Exercise brief:
Copy the stretch of the psoas abscess passage from "In conclusion, the" through "Interest: None declared.", word for word.

Source document:

========================================

In conclusion, the late-onset psoas abscess formation may be a very rare complication of acute appendicitis or a post-surgery event, especially when an enteric pathogen such as E. coli is found to be the microbial etiology of the focus of infection. The similar approach to the other psoas abscesses is required to relieve the patient from bothersome symptoms.

Conflict of Interest: None declared.

========================================

Excerpted data:

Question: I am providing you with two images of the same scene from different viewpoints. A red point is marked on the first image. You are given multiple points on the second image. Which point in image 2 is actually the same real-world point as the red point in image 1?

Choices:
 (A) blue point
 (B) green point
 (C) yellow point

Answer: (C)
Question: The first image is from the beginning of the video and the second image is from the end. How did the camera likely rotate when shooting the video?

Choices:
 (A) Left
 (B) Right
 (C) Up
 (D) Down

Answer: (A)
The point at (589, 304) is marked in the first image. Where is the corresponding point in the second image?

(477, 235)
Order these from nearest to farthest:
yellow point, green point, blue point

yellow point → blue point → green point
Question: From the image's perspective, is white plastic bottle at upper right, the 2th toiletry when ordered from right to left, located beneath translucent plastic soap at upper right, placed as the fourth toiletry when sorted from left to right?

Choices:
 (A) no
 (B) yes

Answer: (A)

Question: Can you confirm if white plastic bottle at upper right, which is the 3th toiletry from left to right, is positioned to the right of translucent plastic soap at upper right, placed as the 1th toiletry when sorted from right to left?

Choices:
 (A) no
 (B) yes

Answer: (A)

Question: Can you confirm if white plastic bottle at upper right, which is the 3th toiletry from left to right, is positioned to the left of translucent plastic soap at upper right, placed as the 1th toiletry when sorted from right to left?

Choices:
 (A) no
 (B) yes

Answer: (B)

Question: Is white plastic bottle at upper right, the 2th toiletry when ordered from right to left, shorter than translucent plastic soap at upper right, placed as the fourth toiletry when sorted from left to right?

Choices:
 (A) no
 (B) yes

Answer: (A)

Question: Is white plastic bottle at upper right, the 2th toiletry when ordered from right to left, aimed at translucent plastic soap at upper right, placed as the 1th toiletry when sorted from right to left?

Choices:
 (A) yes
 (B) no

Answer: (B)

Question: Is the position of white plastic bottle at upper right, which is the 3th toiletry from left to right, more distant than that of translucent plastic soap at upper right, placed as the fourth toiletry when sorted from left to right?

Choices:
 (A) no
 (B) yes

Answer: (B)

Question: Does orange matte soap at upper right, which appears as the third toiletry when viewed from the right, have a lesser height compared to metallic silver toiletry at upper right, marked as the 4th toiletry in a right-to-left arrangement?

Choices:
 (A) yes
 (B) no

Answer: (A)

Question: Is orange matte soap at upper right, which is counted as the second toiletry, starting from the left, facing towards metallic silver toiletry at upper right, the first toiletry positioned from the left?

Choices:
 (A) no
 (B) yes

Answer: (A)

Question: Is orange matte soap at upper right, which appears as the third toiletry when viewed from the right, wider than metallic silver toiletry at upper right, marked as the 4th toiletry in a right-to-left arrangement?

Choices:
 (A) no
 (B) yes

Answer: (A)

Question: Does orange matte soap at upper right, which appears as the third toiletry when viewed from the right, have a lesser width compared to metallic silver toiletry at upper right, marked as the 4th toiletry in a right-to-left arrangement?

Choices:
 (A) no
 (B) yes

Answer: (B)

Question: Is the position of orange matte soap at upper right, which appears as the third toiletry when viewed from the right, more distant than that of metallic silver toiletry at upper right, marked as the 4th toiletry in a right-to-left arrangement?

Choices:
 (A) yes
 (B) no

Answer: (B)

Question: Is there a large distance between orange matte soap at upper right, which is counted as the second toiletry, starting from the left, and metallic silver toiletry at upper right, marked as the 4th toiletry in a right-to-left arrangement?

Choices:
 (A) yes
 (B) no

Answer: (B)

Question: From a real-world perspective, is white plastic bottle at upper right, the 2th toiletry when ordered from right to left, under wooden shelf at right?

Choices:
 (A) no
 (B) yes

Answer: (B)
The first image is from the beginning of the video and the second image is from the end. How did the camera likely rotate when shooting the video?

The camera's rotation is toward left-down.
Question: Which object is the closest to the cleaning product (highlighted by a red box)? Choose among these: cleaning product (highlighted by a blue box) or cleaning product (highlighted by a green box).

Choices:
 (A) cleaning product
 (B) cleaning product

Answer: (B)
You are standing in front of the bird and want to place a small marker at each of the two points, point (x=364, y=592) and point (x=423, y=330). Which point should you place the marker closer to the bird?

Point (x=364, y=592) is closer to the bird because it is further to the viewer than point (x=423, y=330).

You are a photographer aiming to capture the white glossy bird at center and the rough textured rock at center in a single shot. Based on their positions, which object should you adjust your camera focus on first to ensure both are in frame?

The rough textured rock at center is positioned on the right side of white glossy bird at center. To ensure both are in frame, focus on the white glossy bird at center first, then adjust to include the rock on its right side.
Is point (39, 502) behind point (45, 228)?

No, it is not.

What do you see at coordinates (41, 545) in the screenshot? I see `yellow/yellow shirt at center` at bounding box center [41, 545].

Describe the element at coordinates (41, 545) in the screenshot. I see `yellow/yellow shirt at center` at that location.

========================================

Reply:
In conclusion, the late-onset psoas abscess formation may be a very rare complication of acute appendicitis or a post-surgery event, especially when an enteric pathogen such as E. coli is found to be the microbial etiology of the focus of infection. The similar approach to the other psoas abscesses is required to relieve the patient from bothersome symptoms.

Conflict of Interest: None declared.